Records from a dataset
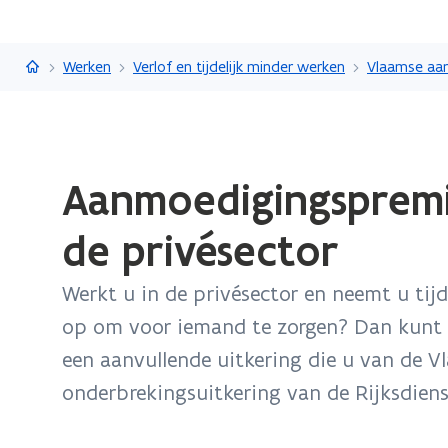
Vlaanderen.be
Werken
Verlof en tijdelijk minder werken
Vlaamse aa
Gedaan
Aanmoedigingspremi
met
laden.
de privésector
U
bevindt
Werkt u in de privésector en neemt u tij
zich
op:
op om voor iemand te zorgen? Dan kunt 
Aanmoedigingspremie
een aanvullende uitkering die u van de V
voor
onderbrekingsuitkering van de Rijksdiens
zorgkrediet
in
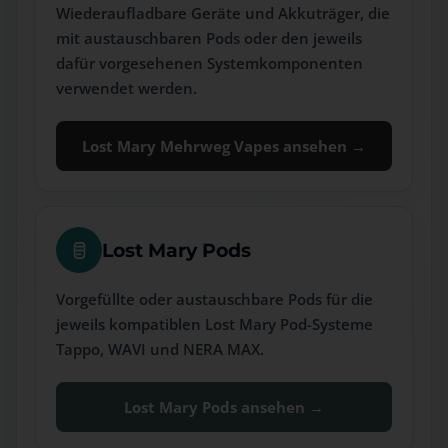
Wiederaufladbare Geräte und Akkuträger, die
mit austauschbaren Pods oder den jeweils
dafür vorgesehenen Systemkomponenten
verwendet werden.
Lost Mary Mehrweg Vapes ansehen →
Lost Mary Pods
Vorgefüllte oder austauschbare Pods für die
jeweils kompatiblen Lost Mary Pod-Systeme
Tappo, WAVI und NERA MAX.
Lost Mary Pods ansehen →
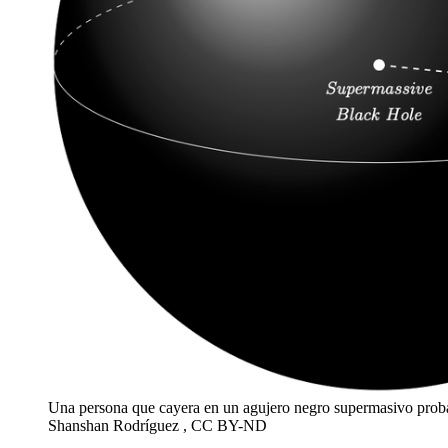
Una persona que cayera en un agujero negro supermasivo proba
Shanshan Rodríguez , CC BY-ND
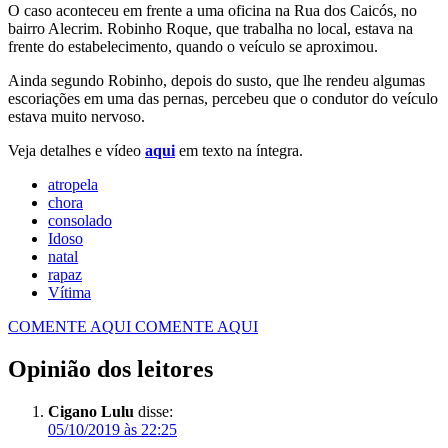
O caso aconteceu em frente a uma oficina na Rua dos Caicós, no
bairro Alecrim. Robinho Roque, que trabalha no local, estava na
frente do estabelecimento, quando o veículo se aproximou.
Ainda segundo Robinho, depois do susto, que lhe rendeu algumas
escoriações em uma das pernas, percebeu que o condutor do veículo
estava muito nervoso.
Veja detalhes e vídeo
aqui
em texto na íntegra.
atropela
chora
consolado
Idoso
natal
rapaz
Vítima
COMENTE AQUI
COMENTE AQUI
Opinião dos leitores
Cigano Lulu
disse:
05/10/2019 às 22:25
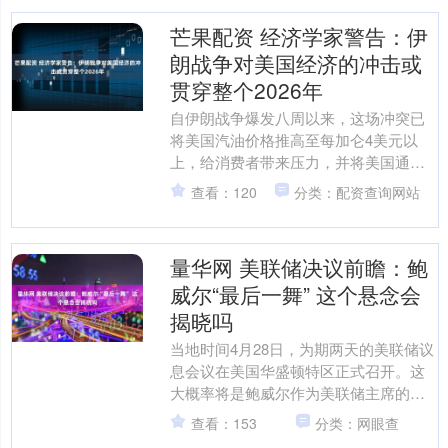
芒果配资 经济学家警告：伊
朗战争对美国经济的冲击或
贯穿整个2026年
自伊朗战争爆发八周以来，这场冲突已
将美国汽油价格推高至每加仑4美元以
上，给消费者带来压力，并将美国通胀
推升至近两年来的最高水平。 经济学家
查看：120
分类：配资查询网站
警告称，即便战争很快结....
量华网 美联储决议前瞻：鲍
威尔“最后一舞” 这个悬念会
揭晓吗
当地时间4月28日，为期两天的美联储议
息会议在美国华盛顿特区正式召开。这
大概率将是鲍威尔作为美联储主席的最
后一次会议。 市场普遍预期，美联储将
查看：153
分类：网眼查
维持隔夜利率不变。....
--
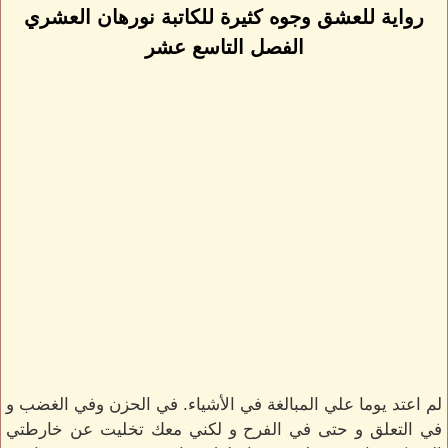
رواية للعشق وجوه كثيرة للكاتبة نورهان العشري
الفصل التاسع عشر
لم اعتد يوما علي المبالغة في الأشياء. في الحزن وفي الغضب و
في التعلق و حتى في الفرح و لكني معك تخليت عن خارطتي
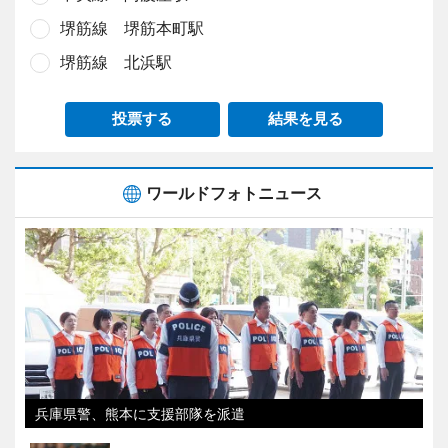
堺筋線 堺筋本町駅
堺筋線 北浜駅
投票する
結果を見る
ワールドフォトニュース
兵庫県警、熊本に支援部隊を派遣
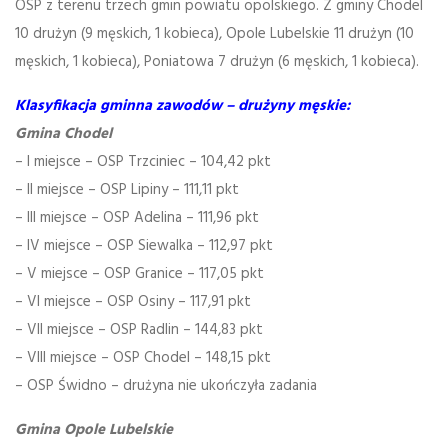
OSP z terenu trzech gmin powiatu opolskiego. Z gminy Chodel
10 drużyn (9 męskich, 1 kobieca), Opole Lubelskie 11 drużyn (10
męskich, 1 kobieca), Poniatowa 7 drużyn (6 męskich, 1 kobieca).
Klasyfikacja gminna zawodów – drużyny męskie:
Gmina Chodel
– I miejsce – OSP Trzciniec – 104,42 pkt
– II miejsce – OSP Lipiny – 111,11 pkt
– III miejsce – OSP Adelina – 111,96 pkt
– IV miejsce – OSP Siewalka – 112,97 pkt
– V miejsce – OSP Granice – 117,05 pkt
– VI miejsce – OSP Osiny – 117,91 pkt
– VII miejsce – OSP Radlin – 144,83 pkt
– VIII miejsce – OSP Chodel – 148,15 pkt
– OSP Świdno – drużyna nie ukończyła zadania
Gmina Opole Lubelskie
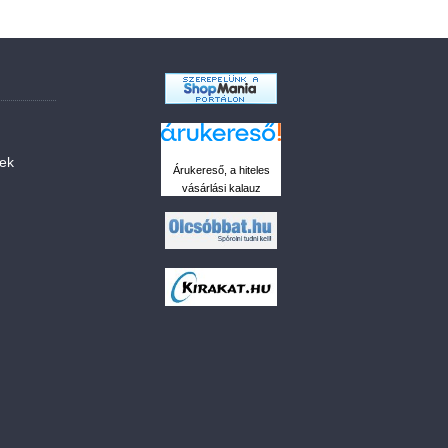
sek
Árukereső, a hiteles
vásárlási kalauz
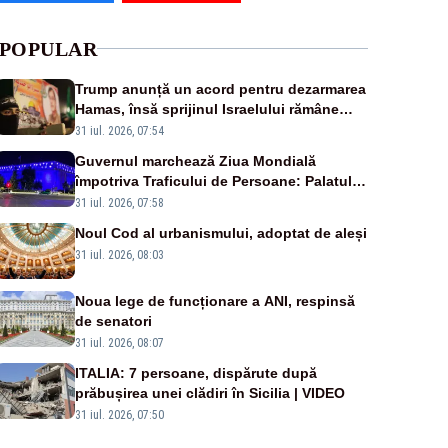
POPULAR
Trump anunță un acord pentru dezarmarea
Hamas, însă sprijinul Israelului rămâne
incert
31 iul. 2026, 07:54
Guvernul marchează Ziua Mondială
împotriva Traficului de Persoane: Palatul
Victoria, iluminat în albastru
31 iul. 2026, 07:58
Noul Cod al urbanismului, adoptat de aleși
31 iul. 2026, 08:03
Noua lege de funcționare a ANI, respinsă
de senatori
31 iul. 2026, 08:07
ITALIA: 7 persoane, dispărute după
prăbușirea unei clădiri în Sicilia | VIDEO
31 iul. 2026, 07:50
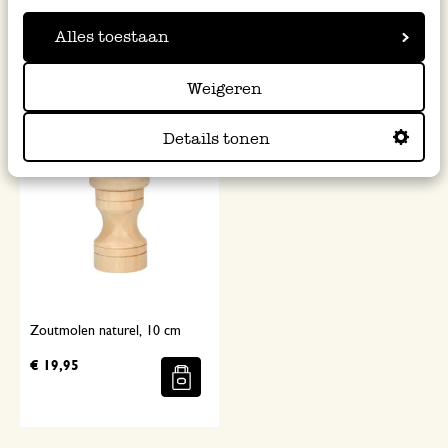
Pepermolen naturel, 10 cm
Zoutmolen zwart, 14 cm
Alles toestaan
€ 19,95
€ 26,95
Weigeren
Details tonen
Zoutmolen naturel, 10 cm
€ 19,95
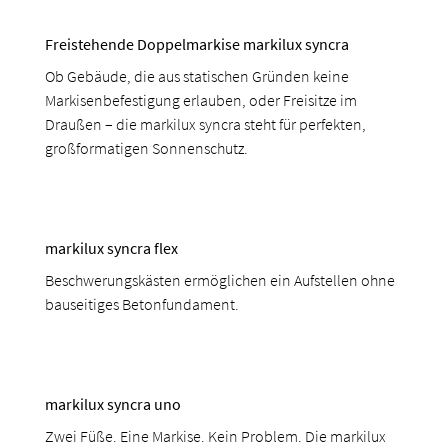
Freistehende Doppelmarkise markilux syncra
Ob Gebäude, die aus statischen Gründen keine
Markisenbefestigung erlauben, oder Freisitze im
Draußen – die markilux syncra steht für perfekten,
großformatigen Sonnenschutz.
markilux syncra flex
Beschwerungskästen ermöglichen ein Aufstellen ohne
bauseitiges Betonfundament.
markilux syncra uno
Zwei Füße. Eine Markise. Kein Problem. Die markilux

# TASK TO COMPLETE
Answer with one number only: how many lines of the entries above include the word "veículo"?

# OUTPUT OF THE EXERCISE
2